Variance of a sum of Normal random variables
Let the \(x_i\) be iid \(N(0,1)\) and form the weighted average \(\bar x = \sum_i \alpha_i x_i\). By independence,
\[ \mathrm{Var}[\bar x] = \sum_i \alpha_i^2 \,\mathrm{Var}[x_i] = \|\alpha\|_2^2. \]
A plain average of \(m\) iid unit-variance variables has variance \(1/m\). Set \(1/m = \|\alpha\|_2^2\) and you get \(m = \|\alpha\|_2^{-2} = n_{\mathrm{eff}}\). The weighted average is exactly as noisy as an unweighted average over \(n_{\mathrm{eff}}\) fresh draws. That is the quickest route to the definition: one line of variance algebra.
Hoeffding’s inequality
Variance is an average-case statement. The same quantity controls the worst case. Let the \(x_i\) be iid in \([0,1]\) with mean \(\mathbb{E}[x_i]\), and take \(\bar x = \sum_i \alpha_i x_i\) again.

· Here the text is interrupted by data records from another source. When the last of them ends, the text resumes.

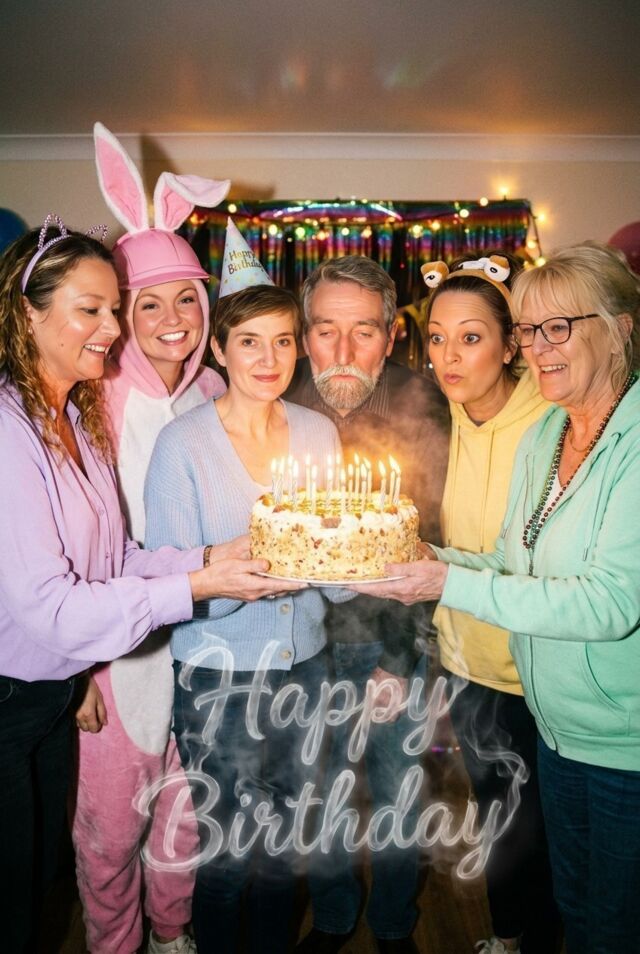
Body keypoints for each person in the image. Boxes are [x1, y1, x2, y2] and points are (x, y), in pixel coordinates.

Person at [0, 218, 294, 953]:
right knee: (60, 863)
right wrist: (194, 585)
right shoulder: (18, 428)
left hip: (70, 685)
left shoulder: (73, 416)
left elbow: (116, 555)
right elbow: (53, 605)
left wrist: (210, 559)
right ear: (27, 313)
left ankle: (168, 934)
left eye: (112, 307)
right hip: (34, 686)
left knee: (53, 873)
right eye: (93, 309)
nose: (113, 327)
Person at [354, 242, 640, 954]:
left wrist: (448, 582)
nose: (540, 347)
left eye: (558, 327)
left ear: (620, 328)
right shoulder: (551, 432)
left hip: (620, 732)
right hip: (550, 715)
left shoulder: (619, 439)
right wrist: (431, 560)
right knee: (563, 891)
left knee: (612, 921)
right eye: (532, 329)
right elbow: (513, 558)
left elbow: (611, 603)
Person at [144, 221, 351, 954]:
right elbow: (173, 581)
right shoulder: (182, 444)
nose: (269, 359)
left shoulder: (319, 433)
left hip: (306, 667)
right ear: (220, 350)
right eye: (250, 342)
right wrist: (250, 575)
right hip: (219, 675)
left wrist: (367, 567)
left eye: (284, 341)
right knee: (231, 849)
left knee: (284, 841)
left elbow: (332, 575)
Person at [72, 123, 230, 954]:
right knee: (110, 832)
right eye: (149, 302)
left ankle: (172, 935)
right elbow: (67, 546)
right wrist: (76, 671)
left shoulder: (216, 392)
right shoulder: (88, 405)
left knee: (185, 814)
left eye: (187, 299)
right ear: (122, 314)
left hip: (203, 646)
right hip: (118, 658)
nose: (174, 320)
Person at [287, 255, 449, 954]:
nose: (344, 351)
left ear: (390, 336)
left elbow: (435, 538)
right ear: (304, 336)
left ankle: (391, 923)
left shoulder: (425, 404)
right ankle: (332, 915)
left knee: (396, 789)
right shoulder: (276, 397)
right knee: (318, 791)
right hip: (300, 645)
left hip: (390, 641)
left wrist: (398, 659)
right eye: (326, 331)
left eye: (364, 332)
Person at [422, 253, 558, 954]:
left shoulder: (555, 420)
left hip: (541, 662)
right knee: (499, 817)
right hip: (466, 656)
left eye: (471, 338)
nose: (449, 356)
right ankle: (508, 934)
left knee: (549, 825)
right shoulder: (439, 411)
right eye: (437, 337)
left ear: (511, 346)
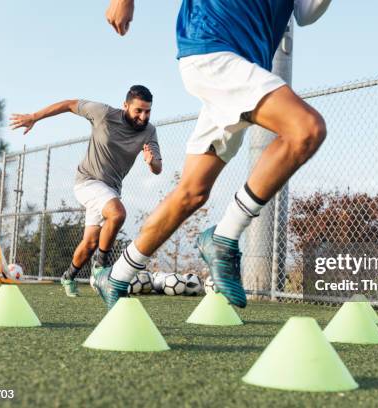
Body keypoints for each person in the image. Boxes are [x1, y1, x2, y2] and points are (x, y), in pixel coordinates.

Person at [96, 0, 332, 310]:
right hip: (212, 49)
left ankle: (116, 275)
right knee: (306, 129)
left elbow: (305, 13)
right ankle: (224, 237)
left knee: (191, 193)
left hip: (244, 70)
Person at [10, 85, 162, 297]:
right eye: (138, 110)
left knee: (90, 242)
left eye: (148, 111)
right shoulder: (104, 113)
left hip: (110, 189)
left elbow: (157, 169)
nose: (143, 116)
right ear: (125, 106)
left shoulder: (149, 131)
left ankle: (68, 276)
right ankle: (101, 268)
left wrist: (151, 161)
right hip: (87, 181)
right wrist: (35, 116)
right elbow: (70, 104)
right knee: (117, 214)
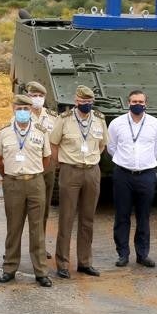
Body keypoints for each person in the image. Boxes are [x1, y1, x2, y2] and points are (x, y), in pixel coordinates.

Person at [0, 95, 53, 287]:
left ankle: (41, 271)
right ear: (13, 109)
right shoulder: (4, 132)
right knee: (14, 227)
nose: (23, 112)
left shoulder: (41, 131)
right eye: (19, 109)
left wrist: (33, 173)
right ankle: (9, 268)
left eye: (26, 109)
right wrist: (9, 176)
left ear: (30, 110)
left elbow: (46, 159)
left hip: (35, 182)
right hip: (13, 183)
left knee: (37, 229)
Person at [49, 85, 107, 279]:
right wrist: (61, 165)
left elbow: (102, 145)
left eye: (89, 102)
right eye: (82, 102)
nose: (86, 105)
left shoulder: (99, 119)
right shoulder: (64, 119)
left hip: (91, 170)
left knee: (87, 219)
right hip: (70, 170)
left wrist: (90, 160)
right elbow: (53, 143)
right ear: (76, 101)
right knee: (66, 218)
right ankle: (63, 264)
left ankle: (85, 262)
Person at [106, 90, 157, 268]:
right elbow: (111, 147)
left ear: (146, 103)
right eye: (133, 101)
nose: (137, 104)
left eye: (140, 101)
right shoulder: (117, 123)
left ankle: (142, 254)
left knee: (143, 216)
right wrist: (126, 161)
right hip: (123, 174)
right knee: (122, 216)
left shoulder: (155, 124)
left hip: (146, 175)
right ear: (128, 103)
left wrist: (142, 163)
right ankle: (123, 254)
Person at [23, 81, 59, 254]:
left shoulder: (53, 117)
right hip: (26, 167)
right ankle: (13, 248)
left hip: (47, 168)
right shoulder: (21, 115)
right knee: (19, 211)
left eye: (40, 96)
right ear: (28, 97)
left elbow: (58, 141)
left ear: (44, 98)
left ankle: (39, 246)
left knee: (43, 209)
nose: (37, 99)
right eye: (33, 96)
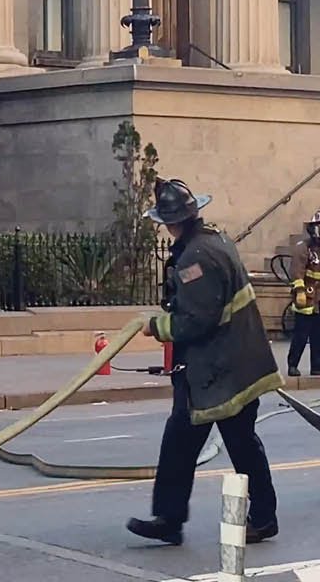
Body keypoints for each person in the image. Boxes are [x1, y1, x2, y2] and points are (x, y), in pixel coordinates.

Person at [126, 178, 283, 545]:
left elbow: (197, 319)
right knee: (186, 440)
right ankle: (169, 518)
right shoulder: (213, 240)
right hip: (220, 368)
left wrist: (156, 326)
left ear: (172, 221)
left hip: (222, 372)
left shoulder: (195, 257)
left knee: (238, 443)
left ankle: (260, 517)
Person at [286, 210, 320, 376]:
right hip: (306, 299)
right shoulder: (304, 248)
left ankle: (317, 367)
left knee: (318, 337)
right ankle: (293, 365)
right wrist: (299, 291)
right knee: (300, 335)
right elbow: (297, 271)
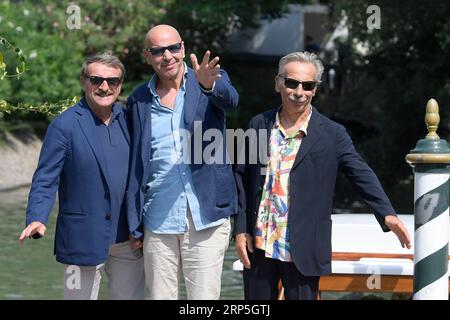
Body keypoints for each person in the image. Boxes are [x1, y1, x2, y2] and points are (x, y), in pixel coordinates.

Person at [233, 51, 412, 300]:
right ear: (278, 83)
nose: (299, 92)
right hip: (260, 245)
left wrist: (387, 214)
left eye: (308, 86)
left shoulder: (333, 134)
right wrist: (240, 229)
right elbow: (242, 178)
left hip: (304, 247)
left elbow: (360, 174)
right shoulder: (258, 125)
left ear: (315, 89)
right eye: (292, 83)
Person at [18, 52, 145, 300]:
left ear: (120, 85)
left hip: (129, 239)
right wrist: (36, 216)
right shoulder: (64, 126)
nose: (105, 87)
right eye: (96, 79)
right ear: (83, 81)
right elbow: (46, 178)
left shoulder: (130, 120)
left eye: (113, 81)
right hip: (81, 238)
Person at [126, 24, 239, 300]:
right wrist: (133, 222)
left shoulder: (209, 79)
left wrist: (209, 84)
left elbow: (231, 100)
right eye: (158, 51)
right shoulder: (138, 100)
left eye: (173, 48)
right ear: (147, 56)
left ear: (183, 49)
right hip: (157, 218)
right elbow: (135, 164)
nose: (167, 56)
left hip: (206, 217)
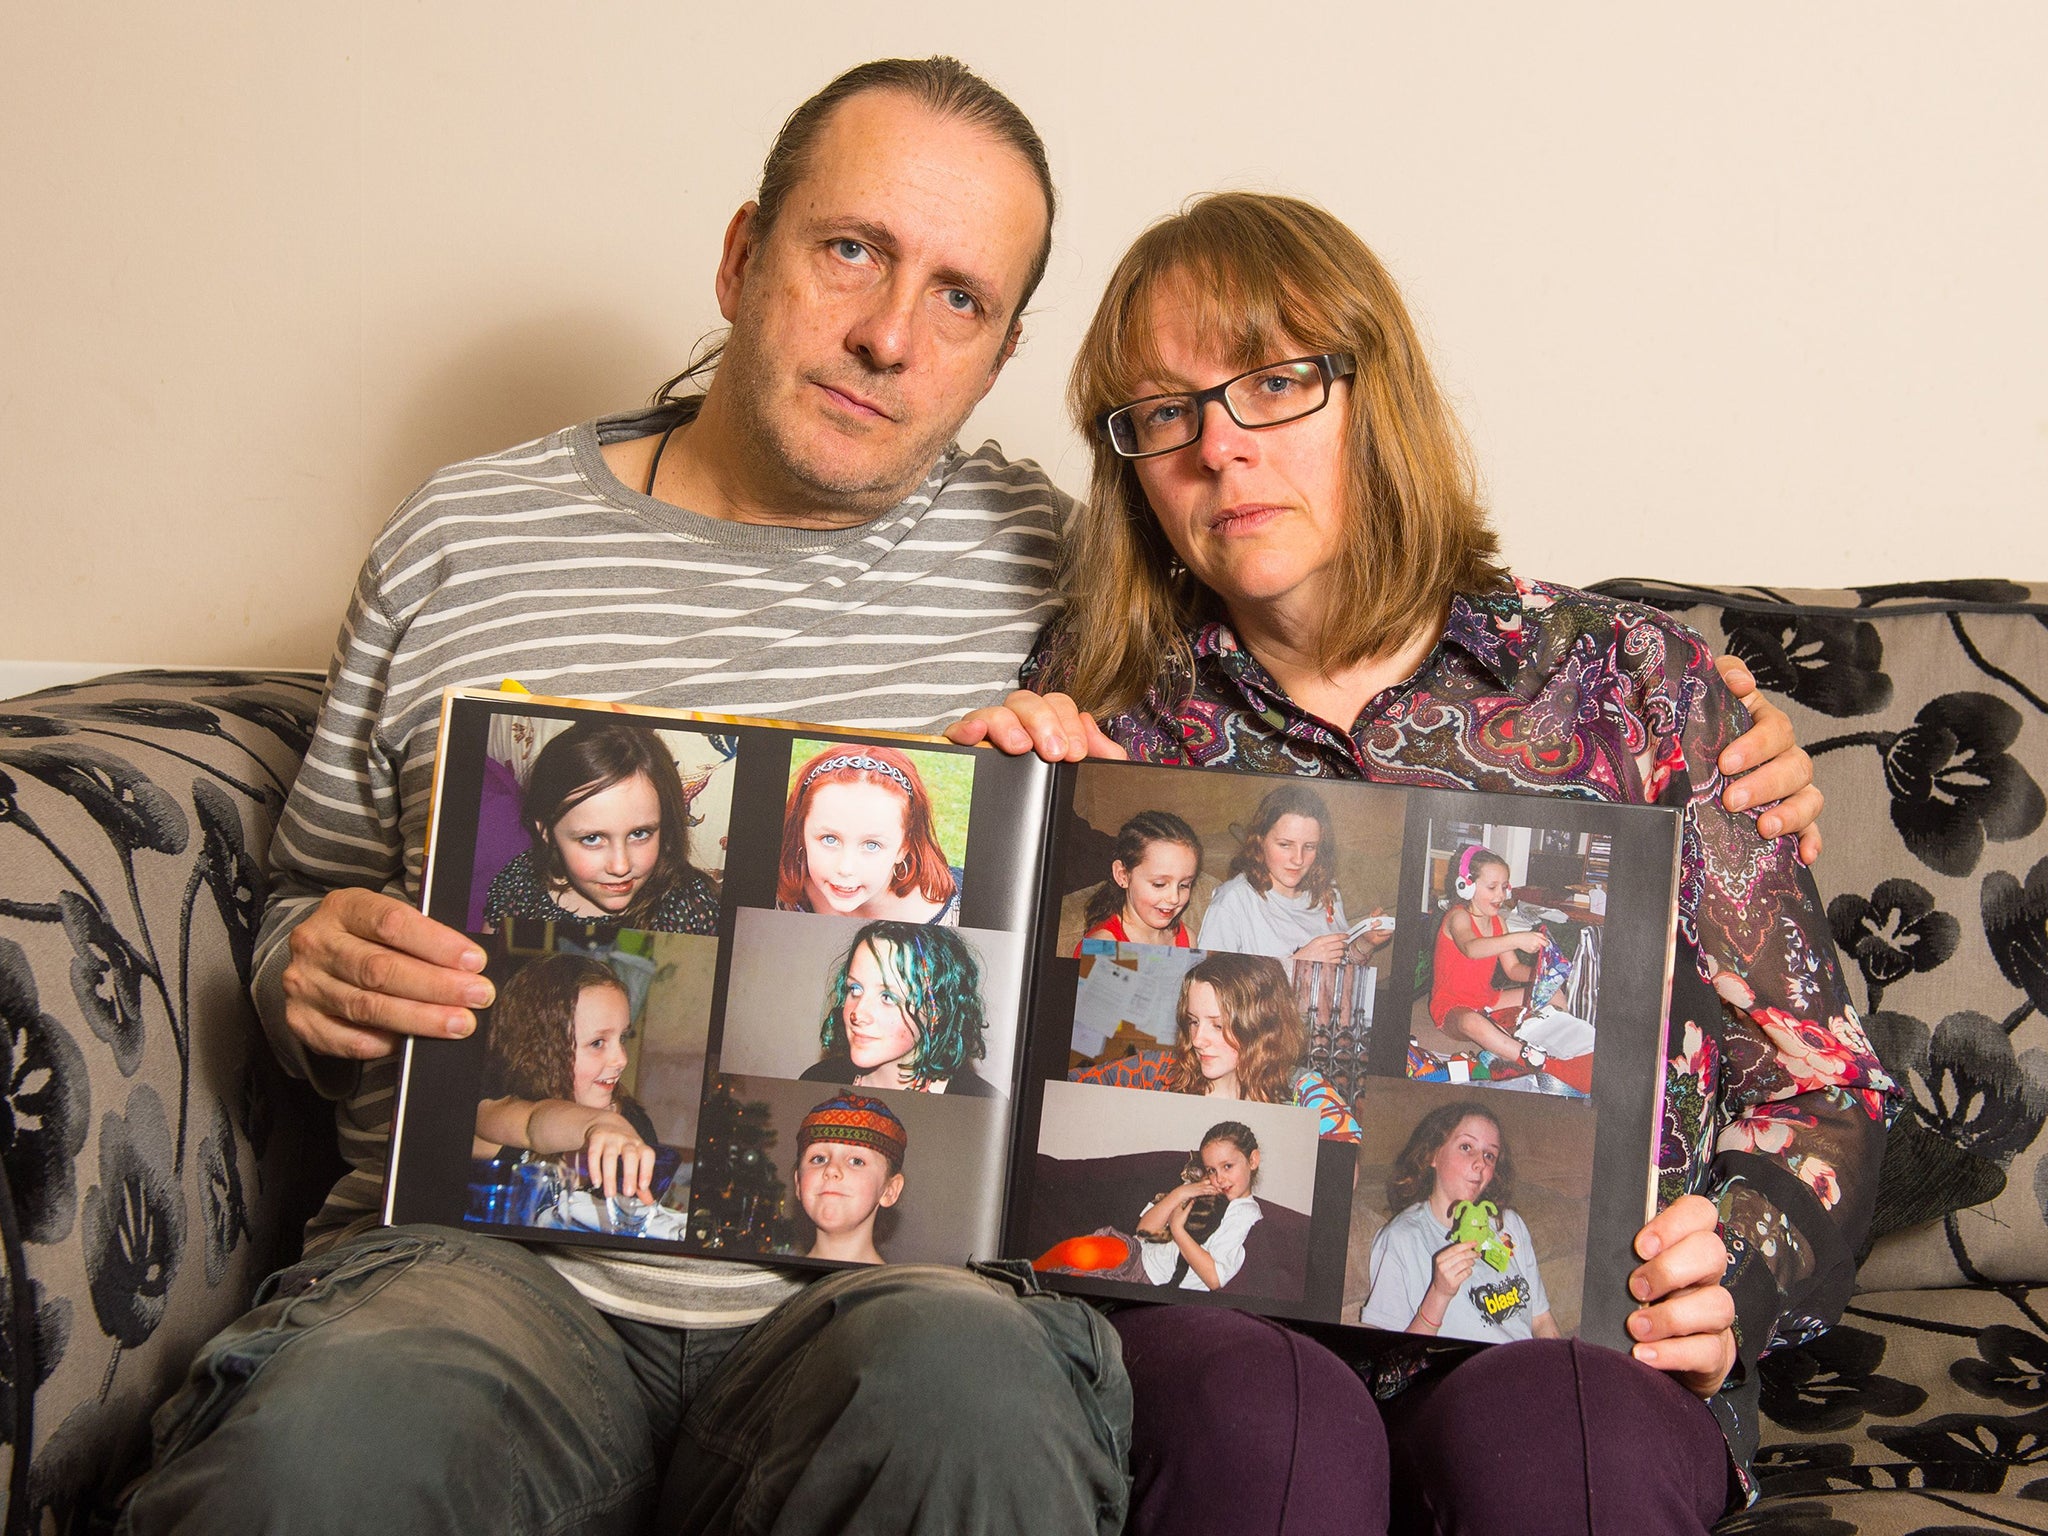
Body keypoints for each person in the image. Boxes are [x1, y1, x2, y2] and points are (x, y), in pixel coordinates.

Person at [124, 55, 1823, 1536]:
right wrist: (307, 964)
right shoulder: (461, 537)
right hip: (477, 1275)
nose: (885, 332)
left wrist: (1720, 726)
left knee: (971, 1402)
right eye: (849, 249)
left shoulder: (1054, 567)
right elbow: (301, 900)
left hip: (896, 1297)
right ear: (740, 255)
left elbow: (1359, 648)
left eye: (958, 297)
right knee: (317, 1455)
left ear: (1003, 352)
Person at [951, 190, 1895, 1533]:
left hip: (1577, 1335)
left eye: (1273, 382)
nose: (1219, 450)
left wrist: (1738, 1260)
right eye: (1163, 414)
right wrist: (992, 841)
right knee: (1264, 1432)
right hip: (1228, 1334)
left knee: (1572, 1451)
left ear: (1370, 391)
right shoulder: (1100, 718)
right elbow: (999, 1105)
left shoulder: (1635, 686)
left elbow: (1828, 1084)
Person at [1069, 950, 1359, 1140]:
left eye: (1217, 1025)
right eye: (1193, 1021)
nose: (1197, 1040)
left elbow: (1344, 1174)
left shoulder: (1305, 1092)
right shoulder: (1156, 1072)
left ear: (1259, 1027)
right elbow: (1067, 1088)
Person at [483, 718, 721, 933]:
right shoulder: (518, 884)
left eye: (640, 833)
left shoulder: (692, 908)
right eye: (592, 838)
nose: (620, 866)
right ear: (546, 832)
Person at [472, 950, 662, 1205]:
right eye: (597, 1043)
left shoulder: (634, 1123)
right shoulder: (494, 1110)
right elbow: (533, 1123)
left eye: (623, 1038)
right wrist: (597, 1125)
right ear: (539, 1048)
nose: (621, 1059)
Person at [1357, 1103, 1558, 1343]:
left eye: (1489, 1155)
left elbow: (1542, 1321)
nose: (1481, 1163)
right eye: (1466, 1147)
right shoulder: (1401, 1238)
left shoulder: (1509, 1225)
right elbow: (1394, 1362)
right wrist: (1439, 1294)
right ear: (1433, 1155)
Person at [799, 920, 1002, 1096]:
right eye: (855, 989)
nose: (857, 1013)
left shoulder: (981, 1102)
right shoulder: (816, 1080)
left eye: (887, 997)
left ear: (936, 1010)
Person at [776, 744, 960, 923]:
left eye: (872, 845)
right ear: (801, 831)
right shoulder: (778, 892)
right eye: (829, 839)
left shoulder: (958, 914)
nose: (845, 868)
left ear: (904, 847)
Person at [1196, 784, 1362, 964]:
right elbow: (1210, 983)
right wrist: (1297, 963)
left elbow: (1343, 966)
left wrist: (1363, 946)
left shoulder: (1328, 890)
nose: (1298, 859)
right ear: (1260, 841)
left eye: (1309, 846)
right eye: (1285, 844)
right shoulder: (1232, 901)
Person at [1428, 844, 1549, 1069]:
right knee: (1473, 1022)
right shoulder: (1458, 917)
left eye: (1504, 887)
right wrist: (1517, 939)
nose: (1501, 895)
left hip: (1487, 1000)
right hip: (1452, 1009)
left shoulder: (1498, 922)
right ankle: (1529, 1058)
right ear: (1466, 886)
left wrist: (1543, 974)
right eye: (1492, 887)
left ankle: (1554, 1039)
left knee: (1554, 993)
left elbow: (1512, 969)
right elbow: (1471, 948)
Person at [1133, 1121, 1265, 1293]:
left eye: (1227, 1166)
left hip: (1149, 1277)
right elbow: (1143, 1230)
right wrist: (1181, 1192)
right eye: (1211, 1170)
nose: (1219, 1178)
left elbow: (1214, 1278)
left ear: (1253, 1160)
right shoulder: (1204, 1189)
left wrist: (1177, 1229)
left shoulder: (1243, 1212)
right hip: (1137, 1253)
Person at [791, 1092, 908, 1265]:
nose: (831, 1169)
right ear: (798, 1183)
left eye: (856, 1161)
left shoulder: (898, 1291)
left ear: (889, 1190)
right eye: (819, 1159)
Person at [1073, 809, 1201, 952]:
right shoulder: (1101, 948)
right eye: (1159, 884)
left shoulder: (1187, 939)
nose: (1174, 898)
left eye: (1184, 885)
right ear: (1122, 875)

Each term lives in an interval of width \(\alpha_i\), so Hoeffding’s inequality, the Chernoff bounding argument for bounded variables, gives
\[ \Pr\big(|\bar x - \mathbb{E}[\bar x]| \ge t\big) \le 2\exp\!\left(-\frac{2t^2}{\sum_i \alpha_i^2}\right) = 2\exp\!\left(-2\,n_{\mathrm{eff}}\,t^2\right). \]
The textbook bound for an equal-weight average is \(2\exp(-2 n t^2)\). The two are identical except that \(n\) has become \(n_{\mathrm{eff}}\). Whether you measure spread by a variance or by a tail probability, the concentration of a reweighted sum is set not by how many points you have but by how many you effectively have.
Replay buffer
The effective sample size is the knob you want in off-policy reinforcement learning. A replay buffer is data collected under earlier policies, but you want to improve the policy you are running now. The correction is the same one as covariate shift: weight each stored transition by the ratio \(\pi/b\) of the current policy \(\pi\) to the behaviour policy \(b\) that generated it. As the current policy pulls away from the buffer, those weights concentrate, and the effective sample size of the buffer, measured against the policy you actually care about, collapses along a curve like the one above.
In this case \(n_{\mathrm{eff}}\) is not a number you read off after the fact. It becomes a diagnostic control signal: how much real information the buffer still holds, when the data has gone too stale to reuse, and how large an update the current batch can support. Calibrating the algorithm to its own effective sample size is exactly what P3O does, and what we implement in FeynRL. That is the next post.
There are many more applications of the effective sample size. For instance, in Sequential Monte Carlo, aka the Particle Filter, this is used as a diagnostic to decide when it’s time to resample the current distribution to obtain a more evenly weighted set of particles. But that’s a story for another day.